Op 13 mei 1948 was het dan eindelijk zo ver, in het Zuiden opende de tegenhanger van de Rijksakademie uit Amsterdam. Omdat er in de oorlog een hoop kerken flink beschadigd waren, was er nood aan goed geïnformeerde Katholieke kunstenaars die wisten hoe ze deze gebouwen moesten restaureren. De kunstnijverheidscholen waren van onvoldoende theoretisch niveau om te kunnen voorzien in deze kunstenaars. Zo werd de Jan van Eyck opgericht om kunstenaars met benodigde bagage af te leveren en konden de kerken gerestaureerd worden.
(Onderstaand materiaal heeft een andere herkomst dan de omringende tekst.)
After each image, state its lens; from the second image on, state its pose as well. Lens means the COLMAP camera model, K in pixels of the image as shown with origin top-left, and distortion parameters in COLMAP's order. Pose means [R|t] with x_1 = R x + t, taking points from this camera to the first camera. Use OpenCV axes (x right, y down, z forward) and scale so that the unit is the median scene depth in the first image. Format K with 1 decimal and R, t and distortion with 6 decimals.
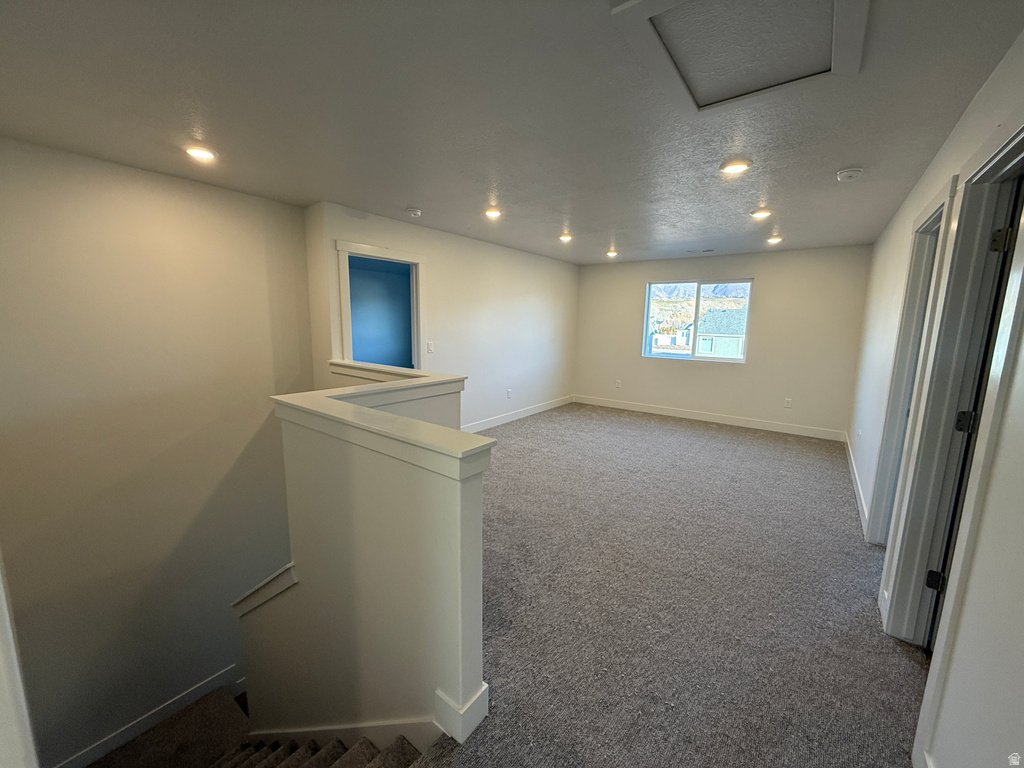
lens RADIAL K [[406.5, 0, 504.2], [0, 406.5, 387.8], [0, 0, 1]] dist [0.001010, 0.000289]
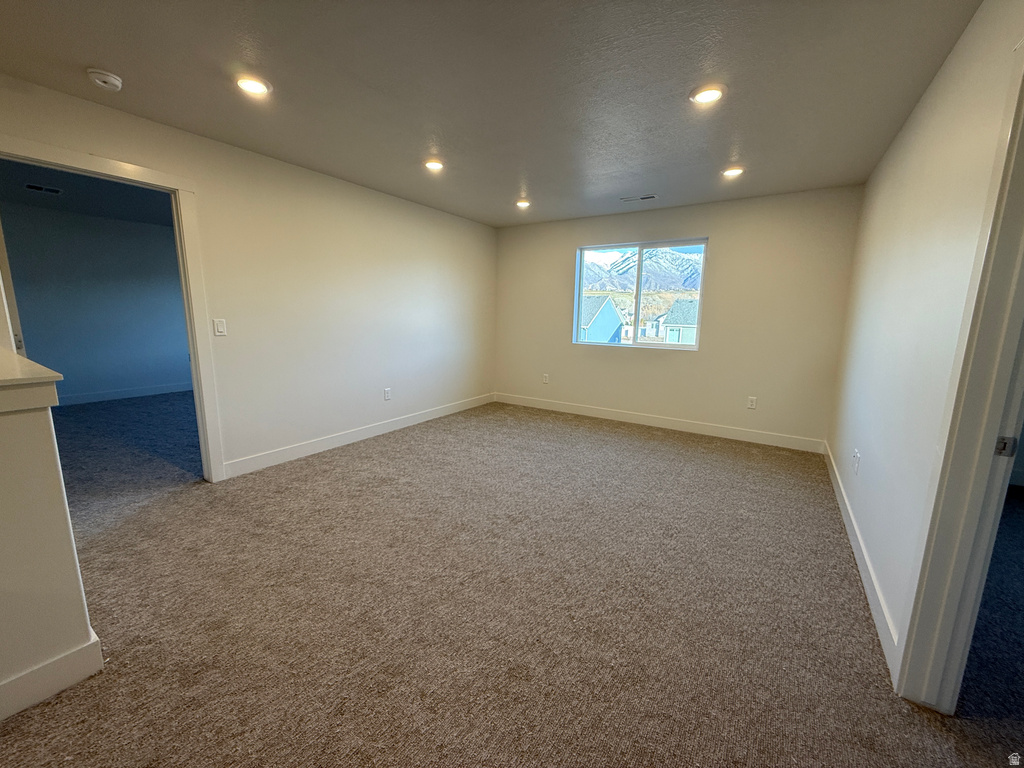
lens RADIAL K [[406.5, 0, 503.5], [0, 406.5, 387.1], [0, 0, 1]] dist [0.001010, 0.000289]
pose [[0.998256, -0.011113, 0.057972, 0.193479], [0.010175, 0.999813, 0.016452, -0.008761], [-0.058144, -0.015833, 0.998183, 0.272895]]
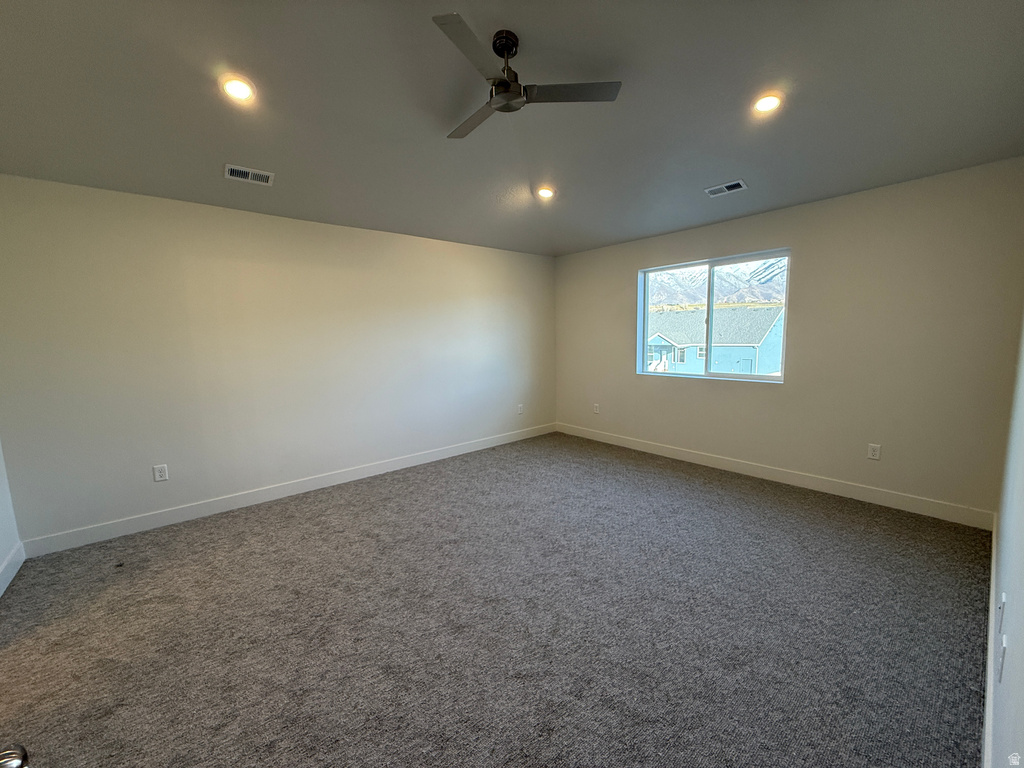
lens RADIAL K [[406.5, 0, 513.0], [0, 406.5, 389.6], [0, 0, 1]] dist [0.001010, 0.000289]
pose [[0.969459, 0.001982, -0.245247, 0.372090], [-0.007123, 0.999773, -0.020078, -0.039988], [0.245152, 0.021212, 0.969253, 0.307691]]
Met de ontzuiling van de jaren ’60 raakte ook het Christelijke signatuur van de Jan van Eyck al snel buiten beeld. De lessen Bijbelkennis werden vervangen voor kunsttheorie en de Van Eyck was veranderd in een plek vol met experiment. Er werden pamfletten en magazines gedrukt, en de eerste videokunstenaars kregen hier een plek. De voertaal veranderde naar Engels en meer en meer kunstenaars kwamen uit alle hoeken van de wereld.
Inmiddels bestaat de Jan van Eyck Academie dus 75 jaar en ontwikkelde het zich van een Katholieke opleiding voor restaurateurs naar een post-academische instelling met een enorme diversiteit aan kunstvormen. Wat al die jaren gebleven is, is de focus op theorie en discours. Als een rode draad door alle directiewisselingen heen, zie je dat de positie van de kunstenaar tegenover het maatschappelijke een grote rol speelt. Soms is de kunstenaar dienstbaar en instrumenteel en soms juist het tegenovergestelde daarvan. Om dat goed te kunnen doen is dat theoretische domein altijd noodzakelijk geweest. Bij de laatstelichtingen uit zich dat in een focus op post-koloniale en ecologische vraagstukken.
Dit jubileum wordt onder andere gevierd met een tentoonstelling die is opgebouwd met archiefstukken en werk van alumni, gemaakt tijdens hun verblijf aan de Jan van Eyck. Het is daarmee gelukkig niet een selectie van de hoogtepunten, maar hoe de instelling door de tijd heen veranderd is. Hoe het gebouw tot stand gekomen is. Hoe deelnemers geselecteerd werden. Hoe ooit gloednieuwe technieken werden ingezet die inmiddels verouderd zijn. Hoe er geëxperimenteerd werd met grafiek en publicaties. Hoe de tafels gemaakt worden. De tentoonstelling bevat daarmee werk van soms geheel vergeten makers, afgewisseld met kunstenaars die specifiek reageerden op de Van Eyck als plek zoals Ryan Gander en John Kormeling.
Willem de Kooning zei ooit “I have to change to stay the same”. In veel opzichten is de Jan van Eyck dezelfde plek als 75 jaar geleden, en tegelijk is alles totaal anders.